▸ **Exercises**:
**A)** In the profile of the footballer Bohdan Shmyhelskyi, render the entry "Position: Right winger" in Spanish.
**B)** Check these statements against the profile of the footballer Bohdan Shmyhelskyi, answering yes or no for each and quoting the words that decide it: (i) he was born in Solone, Ukraine; (ii) he wears number 93 for Ahrobiznes Volochysk; (iii) he scored 14 goals for Nikopol.
**C)** Extend the profile of the footballer Bohdan Shmyhelskyi, picking up after its final line.

▸ **Extracted text**:
....................

Bohdan Shmyhelskyi

Personal information
- Full name: Bohdan Mykolayovych Shmyhelskyi
- Date of birth: 21 December 1993 (age 32)
- Place of birth: Solone, Ukraine
- Height: 1.79 m (5 ft 10 in)
- Position: Right winger

Team information
- Current team: Ahrobiznes Volochysk
- Number: 93

Youth career
- 2008: Yuvileynyi Dnipropetrovsk
- 2008–2009: DYuSSh-Yuvileynyi Tsarychanka

Senior career*
- Years: Team / Apps / (Gls)
- 2015–2016: Temp Solone / 12 / (12)
- 2016–2017: Petrykivka / 25 / (8)
- 2017–2018: Nikopol / 35 / (5)
- 2019–2021: VPK-Ahro Shevchenkivka / 58 / (14)

....................

▸ **Data listing**:
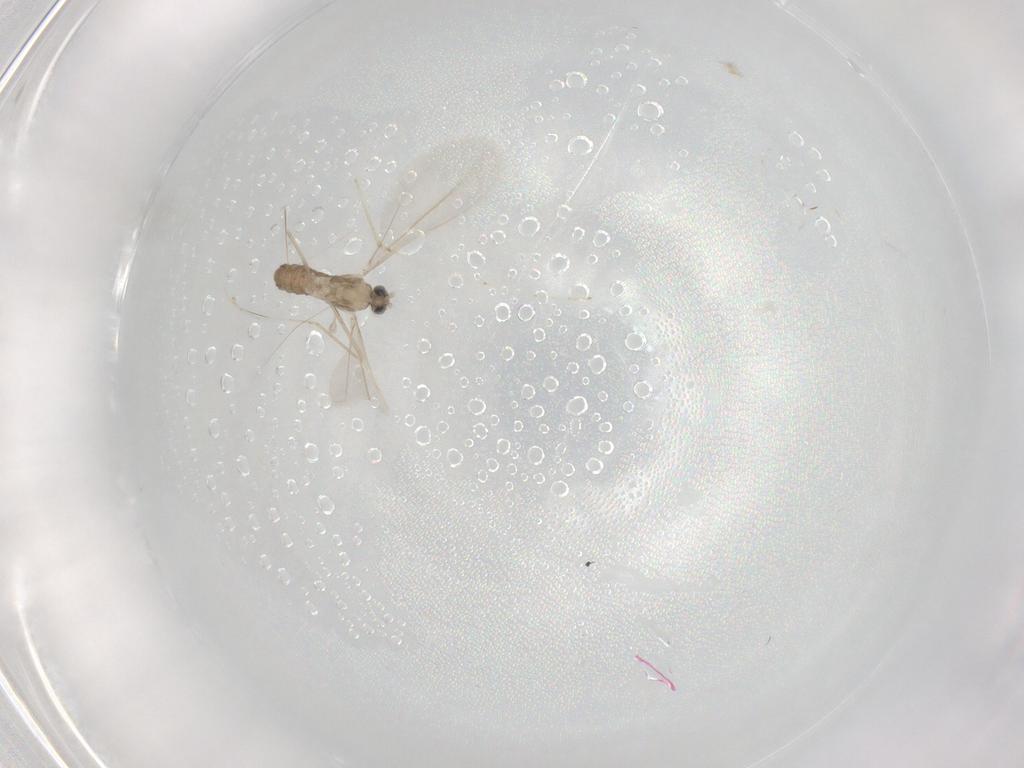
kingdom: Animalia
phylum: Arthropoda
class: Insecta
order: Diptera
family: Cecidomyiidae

....................

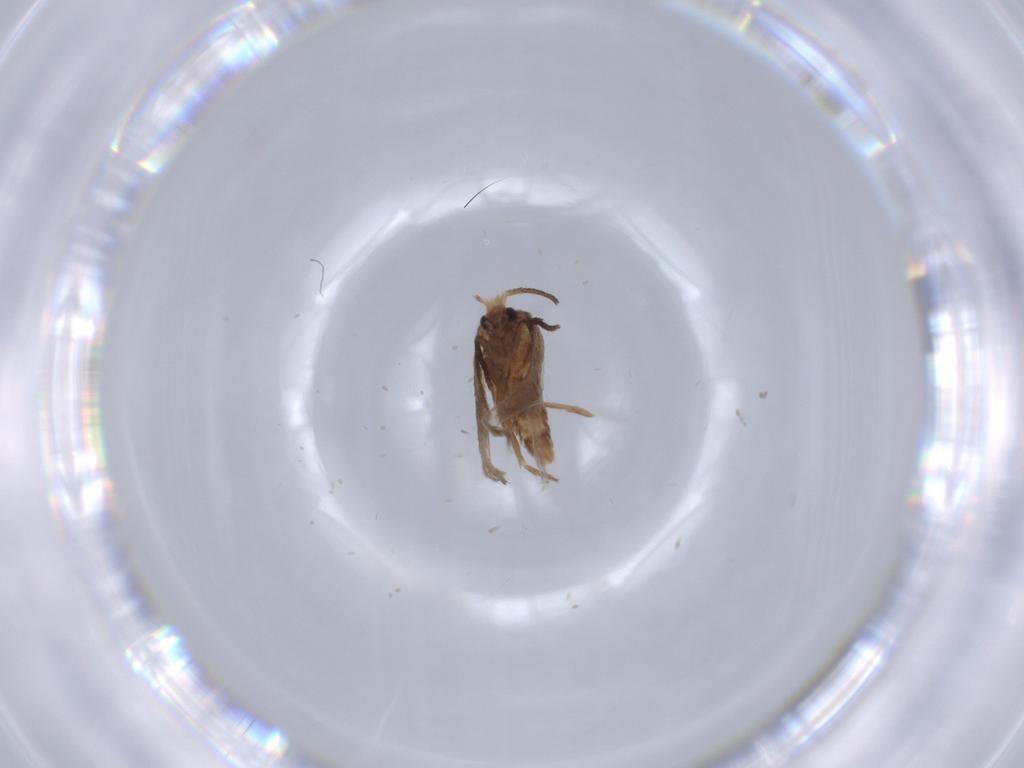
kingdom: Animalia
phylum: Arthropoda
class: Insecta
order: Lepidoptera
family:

....................

▸ **Answers for each item**:
**A)** Posición: extremo derecho

**B)**
(i) Yes: "Place of birth: Solone, Ukraine"
(ii) Yes: "Current team: Ahrobiznes Volochysk" and "Number: 93"
(iii) No: "Nikopol / 35 / (5)"

**C)**
- 2021–2022: Alians Lypova Dolyna / 17 / (2)
- 2022–2023: Skoruk Tomakivka / 22 / (6)
- 2023–2025: Poltava / 23 / (4)
- 2025–: Ahrobiznes Volochysk / 14 / (0)

= Bohdan Shmyhelskyi =

Ukrainian footballer

Bohdan Mykolayovych Shmyhelskyi (Богдан Миколайович Шмигельський; born 21 December 1993) is a Ukrainian professional footballer who plays as a right winger for Ukrainian club Ahrobiznes Volochysk.